• Task:
Once you find the line that contains "right elbow: (652, 384)", write out that line and every line after it to the end of the records, exactly and with nothing else.

• Information provided:
##########

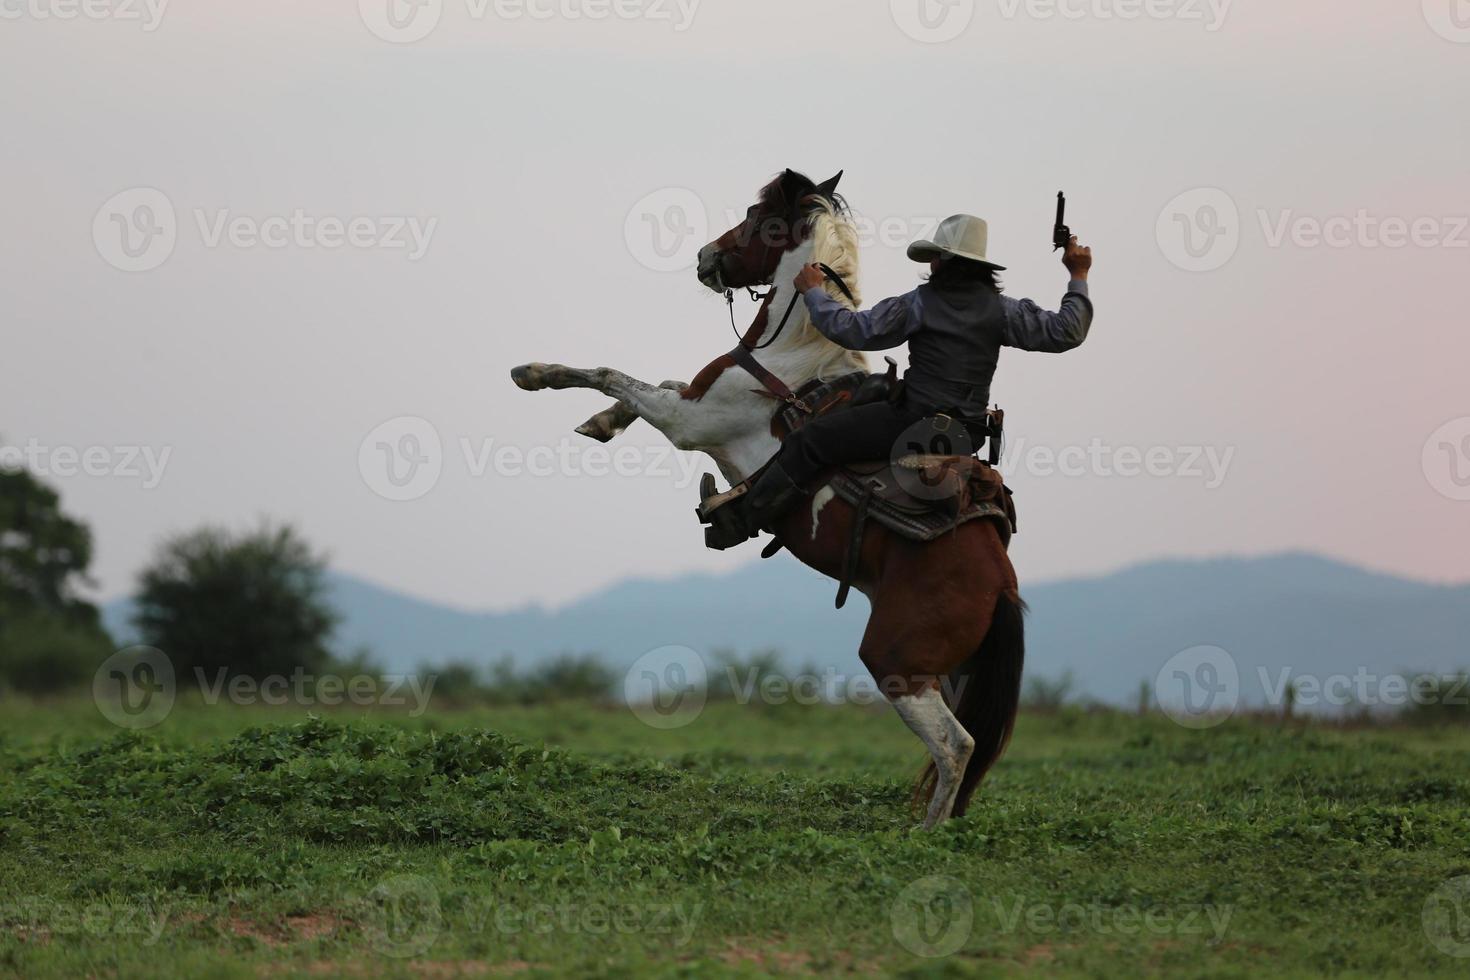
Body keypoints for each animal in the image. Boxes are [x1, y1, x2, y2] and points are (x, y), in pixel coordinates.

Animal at [514, 170, 1023, 828]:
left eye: (757, 219)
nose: (705, 256)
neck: (790, 356)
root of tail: (1001, 583)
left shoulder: (689, 424)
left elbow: (613, 374)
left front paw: (535, 373)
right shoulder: (692, 404)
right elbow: (652, 384)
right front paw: (600, 423)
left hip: (897, 662)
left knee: (955, 745)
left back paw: (923, 836)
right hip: (950, 673)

##########

• Task answer:
right elbow: (652, 384)
right front paw: (600, 423)
left hip: (897, 662)
left knee: (955, 745)
left back paw: (923, 836)
right hip: (950, 673)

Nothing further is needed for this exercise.